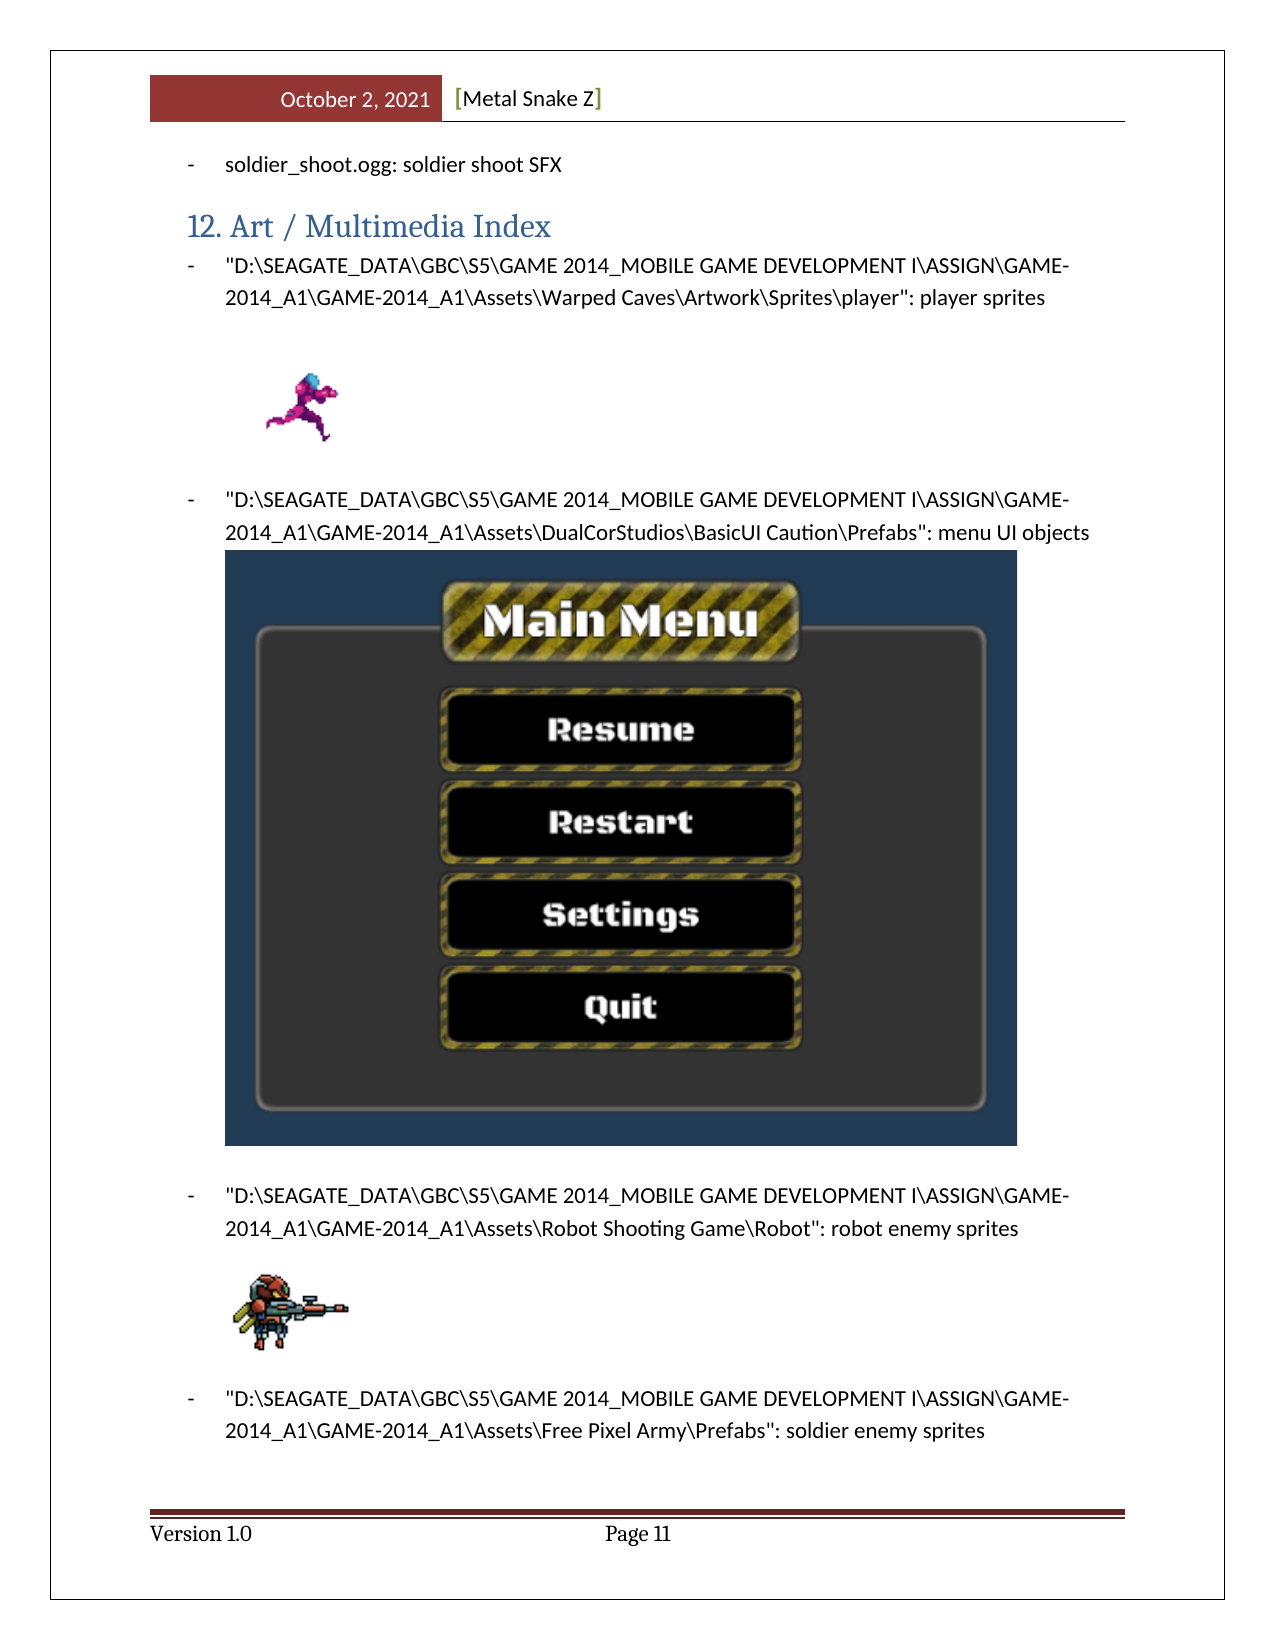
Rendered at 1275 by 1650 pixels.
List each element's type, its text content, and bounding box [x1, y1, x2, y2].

list "D:\SEAGATE_DATA\GBC\S5\GAME 2014_MOBILE GAME DEVELOPMENT I\ASSIGN\GAME-2014_A1\GAME-2014_A1\Assets\Free Pixel Army\Prefabs": soldier enemy sprites [187, 1384, 1125, 1445]
picture [225, 1245, 360, 1381]
list "D:\SEAGATE_DATA\GBC\S5\GAME 2014_MOBILE GAME DEVELOPMENT I\ASSIGN\GAME-2014_A1\GAME-2014_A1\Assets\Robot Shooting Game\Robot": robot enemy sprites [187, 1181, 1125, 1242]
picture [225, 315, 391, 482]
subtitle Art / Multimedia Index [187, 207, 1125, 246]
picture [225, 550, 1018, 1146]
list "D:\SEAGATE_DATA\GBC\S5\GAME 2014_MOBILE GAME DEVELOPMENT I\ASSIGN\GAME-2014_A1\GAME-2014_A1\Assets\DualCorStudios\BasicUI Caution\Prefabs": menu UI objects [187, 486, 1125, 546]
list soldier_shoot.ogg: soldier shoot SFX [187, 150, 1125, 178]
list "D:\SEAGATE_DATA\GBC\S5\GAME 2014_MOBILE GAME DEVELOPMENT I\ASSIGN\GAME-2014_A1\GAME-2014_A1\Assets\Warped Caves\Artwork\Sprites\player": player sprites [187, 251, 1125, 311]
:::
> **Task requirements**
Your answer should be a single number: the count of lines above with the word "Prefabs".

> **Output for this exercise**
2